**Source extract**
October 6, 1999

by Steve Baldwin

Welcome back to your favorite monthly dose of stinking, smoldering, and ruinated digital effluvia. I apologize for the fact that Ghost Sites' dead site count is a bit short this month - it's not that plenty of sites aren't dying, it's just that with a mild case of West Nile Fever, I'm too weary and weak to serve up more than a handful of them at a time. Provided that a full recovery is in store for our Skeleton Crew, we'll be back in November with a cart full of corpses, so please keep your Dead Site tips flowing in through the Ghost-o-Meter!

In other news, Disobey.com's creator Morbus has informed me of a new site being released on Halloween. If it follows the path Disobey has taken in the past, it's sure to be an excellent addition to its shaky waters. You can grab a sneak peek at http://www.disobey.com/horror/.


Dr. Frederick Lenz, AKA "Rama", was the leader of a cult which ensnared several prominent members of the mid-90's techno elite (now known as the digirati). Before he died by his own hand in 1998, Lenz had amassed a considerable list of achievements: he was a world-class snowboarder, a black-belt in karate, a best-selling author, the producer of 12 New Age rock albums, and even a Senior Systems Architect. (now, that last one takes talent!)

Lenz, in other words, was a real Tech Guru, not your garden variety Macarishi. Before things went terribly wrong for him, he put up this Web site, which has remained unchanged for many months. It's a very ghostly place, but less sinister than the famous Heaven's Gate site, many copies of which still litter the Internet. At least Lenz, for all his faults, wasn't fool enough to try to take his followers with him.

Thanks to Courtland Shafer for finding this site.

g g g g g

Site is Stuffed, Embalmed, and Ready for Internet Museum

Gadget (The Newsletter for Grown-Up Kids)

This sad, rusty site once functioned as a somewhat unsystematic guide to gadgetry - electronic gizmos and mechanical whatnots intended to "remind us of the child we once were". A product of General Media Communications (the publisher of Penthouse), this lavishly-illustrated site appears to have been killed shortly after its launch: only a handful of products were reviewed before its last update occurred in October of 1998.

**Source data**
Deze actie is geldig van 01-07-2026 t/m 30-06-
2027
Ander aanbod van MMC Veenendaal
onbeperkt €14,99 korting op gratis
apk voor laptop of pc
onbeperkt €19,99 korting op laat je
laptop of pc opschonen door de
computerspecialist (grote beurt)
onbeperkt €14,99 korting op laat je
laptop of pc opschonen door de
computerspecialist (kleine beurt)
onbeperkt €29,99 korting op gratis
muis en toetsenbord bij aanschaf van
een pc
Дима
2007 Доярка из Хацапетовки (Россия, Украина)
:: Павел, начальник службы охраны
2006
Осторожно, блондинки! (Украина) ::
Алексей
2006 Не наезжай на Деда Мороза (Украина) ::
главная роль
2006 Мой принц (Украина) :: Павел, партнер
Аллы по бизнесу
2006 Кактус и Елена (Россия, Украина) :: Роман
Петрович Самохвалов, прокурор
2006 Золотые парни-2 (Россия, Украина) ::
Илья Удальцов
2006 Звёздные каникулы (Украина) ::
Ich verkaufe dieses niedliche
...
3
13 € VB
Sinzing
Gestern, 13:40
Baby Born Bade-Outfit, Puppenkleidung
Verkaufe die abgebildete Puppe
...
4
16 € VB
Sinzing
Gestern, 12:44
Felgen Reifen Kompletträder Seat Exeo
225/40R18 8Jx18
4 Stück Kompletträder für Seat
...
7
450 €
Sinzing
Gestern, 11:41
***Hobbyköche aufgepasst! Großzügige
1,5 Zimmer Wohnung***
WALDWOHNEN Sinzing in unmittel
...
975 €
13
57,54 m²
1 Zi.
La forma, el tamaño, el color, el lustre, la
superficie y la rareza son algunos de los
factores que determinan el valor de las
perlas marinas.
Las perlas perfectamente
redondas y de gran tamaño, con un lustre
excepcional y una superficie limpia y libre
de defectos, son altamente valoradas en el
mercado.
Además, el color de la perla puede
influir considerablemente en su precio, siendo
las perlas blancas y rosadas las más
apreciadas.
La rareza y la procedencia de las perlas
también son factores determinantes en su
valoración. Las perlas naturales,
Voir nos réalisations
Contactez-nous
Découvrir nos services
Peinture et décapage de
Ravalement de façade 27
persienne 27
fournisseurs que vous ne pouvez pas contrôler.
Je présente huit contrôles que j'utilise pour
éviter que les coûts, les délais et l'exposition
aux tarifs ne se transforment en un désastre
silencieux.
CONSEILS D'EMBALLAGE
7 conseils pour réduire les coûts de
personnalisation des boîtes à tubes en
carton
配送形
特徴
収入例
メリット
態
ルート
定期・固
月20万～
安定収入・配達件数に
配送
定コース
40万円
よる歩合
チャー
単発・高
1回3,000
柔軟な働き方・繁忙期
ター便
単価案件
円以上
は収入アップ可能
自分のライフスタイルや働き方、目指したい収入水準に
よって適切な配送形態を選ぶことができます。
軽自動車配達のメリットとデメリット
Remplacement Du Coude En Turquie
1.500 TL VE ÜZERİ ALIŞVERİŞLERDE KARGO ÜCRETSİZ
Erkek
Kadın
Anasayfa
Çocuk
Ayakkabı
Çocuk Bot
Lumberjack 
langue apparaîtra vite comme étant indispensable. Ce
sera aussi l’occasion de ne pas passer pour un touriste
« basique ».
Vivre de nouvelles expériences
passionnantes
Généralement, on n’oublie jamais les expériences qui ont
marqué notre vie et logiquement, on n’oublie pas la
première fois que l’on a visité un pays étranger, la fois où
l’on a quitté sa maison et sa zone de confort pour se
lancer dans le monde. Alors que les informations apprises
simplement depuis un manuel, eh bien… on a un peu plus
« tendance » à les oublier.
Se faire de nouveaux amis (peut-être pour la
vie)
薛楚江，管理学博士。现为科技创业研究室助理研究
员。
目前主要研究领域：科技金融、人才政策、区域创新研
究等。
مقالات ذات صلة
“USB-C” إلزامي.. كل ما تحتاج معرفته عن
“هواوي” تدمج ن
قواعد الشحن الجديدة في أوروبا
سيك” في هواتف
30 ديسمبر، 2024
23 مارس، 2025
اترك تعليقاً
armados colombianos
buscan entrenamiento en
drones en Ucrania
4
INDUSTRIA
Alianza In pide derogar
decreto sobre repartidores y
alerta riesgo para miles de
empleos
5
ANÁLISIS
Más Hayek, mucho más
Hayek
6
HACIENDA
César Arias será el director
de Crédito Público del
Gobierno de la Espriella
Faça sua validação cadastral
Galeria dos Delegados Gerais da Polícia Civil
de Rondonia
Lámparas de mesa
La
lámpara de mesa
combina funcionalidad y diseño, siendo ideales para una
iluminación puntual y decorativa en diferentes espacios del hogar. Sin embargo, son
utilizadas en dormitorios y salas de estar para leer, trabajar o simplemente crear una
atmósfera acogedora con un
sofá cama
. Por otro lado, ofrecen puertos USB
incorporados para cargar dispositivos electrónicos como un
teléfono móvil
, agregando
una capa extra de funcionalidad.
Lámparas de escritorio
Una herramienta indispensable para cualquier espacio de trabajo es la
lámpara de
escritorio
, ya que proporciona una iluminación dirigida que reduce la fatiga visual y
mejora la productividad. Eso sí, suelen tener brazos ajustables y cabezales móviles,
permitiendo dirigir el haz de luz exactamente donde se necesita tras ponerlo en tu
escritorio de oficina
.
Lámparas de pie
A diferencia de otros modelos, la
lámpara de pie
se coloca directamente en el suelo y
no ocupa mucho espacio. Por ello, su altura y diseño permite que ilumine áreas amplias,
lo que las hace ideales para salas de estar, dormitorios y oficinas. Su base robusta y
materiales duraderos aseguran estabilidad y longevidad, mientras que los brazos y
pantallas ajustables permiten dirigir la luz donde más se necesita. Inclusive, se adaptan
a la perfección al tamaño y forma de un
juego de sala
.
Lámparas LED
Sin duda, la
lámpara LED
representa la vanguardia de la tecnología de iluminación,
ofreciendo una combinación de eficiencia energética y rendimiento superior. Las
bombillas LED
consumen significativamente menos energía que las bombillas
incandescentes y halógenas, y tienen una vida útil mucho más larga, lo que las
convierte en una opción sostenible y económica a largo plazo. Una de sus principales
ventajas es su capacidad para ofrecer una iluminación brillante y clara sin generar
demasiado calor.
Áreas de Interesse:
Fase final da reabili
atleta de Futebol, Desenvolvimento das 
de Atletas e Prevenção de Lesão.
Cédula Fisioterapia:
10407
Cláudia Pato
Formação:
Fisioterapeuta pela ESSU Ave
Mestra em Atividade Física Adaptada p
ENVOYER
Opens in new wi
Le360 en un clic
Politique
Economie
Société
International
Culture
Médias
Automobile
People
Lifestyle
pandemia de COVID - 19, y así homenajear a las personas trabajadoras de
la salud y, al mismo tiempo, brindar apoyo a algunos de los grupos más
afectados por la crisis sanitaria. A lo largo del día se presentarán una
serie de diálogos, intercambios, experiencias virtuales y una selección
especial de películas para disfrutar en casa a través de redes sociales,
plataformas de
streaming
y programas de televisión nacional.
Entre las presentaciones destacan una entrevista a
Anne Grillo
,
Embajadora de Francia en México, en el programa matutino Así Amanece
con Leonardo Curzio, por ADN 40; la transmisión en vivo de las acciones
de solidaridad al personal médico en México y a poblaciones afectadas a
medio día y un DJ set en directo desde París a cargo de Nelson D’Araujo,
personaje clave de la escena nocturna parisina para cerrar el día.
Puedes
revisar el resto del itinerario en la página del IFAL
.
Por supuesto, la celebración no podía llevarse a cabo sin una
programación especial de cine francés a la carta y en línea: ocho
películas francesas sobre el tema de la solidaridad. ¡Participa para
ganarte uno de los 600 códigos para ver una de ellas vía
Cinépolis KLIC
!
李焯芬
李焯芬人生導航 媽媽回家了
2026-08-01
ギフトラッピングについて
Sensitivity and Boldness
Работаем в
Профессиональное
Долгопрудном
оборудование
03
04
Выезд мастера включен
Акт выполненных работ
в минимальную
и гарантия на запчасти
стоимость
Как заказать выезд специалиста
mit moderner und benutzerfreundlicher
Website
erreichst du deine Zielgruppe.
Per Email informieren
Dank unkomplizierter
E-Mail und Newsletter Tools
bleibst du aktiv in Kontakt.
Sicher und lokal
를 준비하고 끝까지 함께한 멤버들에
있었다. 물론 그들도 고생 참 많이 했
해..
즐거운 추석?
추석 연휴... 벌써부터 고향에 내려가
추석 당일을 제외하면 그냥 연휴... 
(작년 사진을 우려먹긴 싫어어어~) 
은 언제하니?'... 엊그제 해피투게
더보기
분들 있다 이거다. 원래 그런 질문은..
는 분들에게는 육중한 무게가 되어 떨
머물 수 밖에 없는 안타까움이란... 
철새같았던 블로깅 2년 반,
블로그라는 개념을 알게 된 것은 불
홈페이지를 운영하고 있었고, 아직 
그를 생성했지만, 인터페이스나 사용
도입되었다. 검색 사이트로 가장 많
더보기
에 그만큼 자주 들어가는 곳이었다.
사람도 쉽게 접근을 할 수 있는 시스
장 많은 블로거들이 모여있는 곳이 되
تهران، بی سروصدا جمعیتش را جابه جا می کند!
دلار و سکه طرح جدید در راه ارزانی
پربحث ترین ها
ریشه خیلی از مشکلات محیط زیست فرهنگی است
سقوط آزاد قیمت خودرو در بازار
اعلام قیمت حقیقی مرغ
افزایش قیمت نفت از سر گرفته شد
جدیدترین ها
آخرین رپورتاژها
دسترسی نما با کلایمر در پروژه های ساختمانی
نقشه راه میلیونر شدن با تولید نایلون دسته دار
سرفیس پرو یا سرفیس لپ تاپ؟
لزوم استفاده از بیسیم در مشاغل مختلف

**Instruction A**
According to the column on dead websites, in what month and year did the Gadget site receive its last update?
**Instruction B**
Pick up the column on dead websites after its final sentence and continue it in the same style.

**Response A**
October 1998.

**Response B**
Much to my own personal discredit, I've been personally involved in several ill-fated "gadget-oriented" sites (the most notorious being Time Warner's doomed "Gizmo"), so I know why Gadget News must have been such an appealing idea to someone on Guccione's staff. Running a site devoted to useless technology sounds like fun (one tends to wind up with drawers full of doo-dads that are too worthless to return to the vendor), but in practice, doing so is a real grind after the novelty runs thin. Worse, gadgetry-based sites inherently lack editorial focus worthy of attracting more than a handful of readers (yes, VCR remote controls, portable translators and hand-buzzers are all "gadgets", but does it necessarily follow that these disparate devices belong in the same category? Nope.)

Anyway, thanks to Caldara for pointing out this rusty bucket of bitrot - it brings back a lot of screamingly traumatic memories.

g g g g g

Site is Stuffed, Embalmed, and Ready for Internet Museum

Jesus.com and Christ.org

It took the Lord a mere seven days to set this whole mess into motion, so why is Jesus.com still "under development" 22 months after its last update? And why is Christ.org similarly bereft of refreshment, with the only adornment visible to human eyes a "This Domain for Sale" sign?

Now look - I'm a sinner that many righteous people would probably consider beyond any possible redemption. But isn't maintaining a site in Jesus's name, and either failing to update it, or worse, trying to make a quick buck off of it through a domain name sale a form of Blasphemy - perhaps even an Abomination?

If Jesus shows up January 1, and dials in, I'm sure he'll forgive us all, turn the other cheek, and surf on. But I'm not so sure that his Dad will feel so charitable (and one good lightning bolt aimed squarely at Network Solutions would be enough to put an end to all this nonsense forever).

Thanks to strupp for this Ghost Site tip.

g g g

Sites are Dead, but May Rise Again

Falchion's Music Cavern

This small mp3 music site (which seems to have been hastily constructed by a teenager) died this September for reasons which the site builder recounts in detail:

"all of a sudden the entire funpoint network disappeared from the face of the planet. That's right, it no longer exists. All of my files? Gone. I fortunately got a chance to back up most of it, but that does me little good when I have nowhere to upload them!"

Welcome to homelessness, 21st Century-style. I feel sorry for you, kid - I've been down so low in my life that I've had to resort to Geocities for a warm bed to ease me through the cold, cruel night, and advise you to do the same.

Now stop crying and finish your homework, will you?

g g g

Site is Dead, but Well Preserved


You're on the web a lot. You've seen many a dead site. You've forgotten our email address... and you don't feel like coming back here to get it.

What do you do?

(javascript required)

The Ghost-o-Meter opens a small, movable window... if you've found a Ghost Site, fill in the blanks, fire it off, and go back to foolin' around. Its that easy.

You can also use this form:

What the ??!

Well, this is all very interesting, but what the heck is Ghost Sites anyway? Why devote a live site to Dead Sites?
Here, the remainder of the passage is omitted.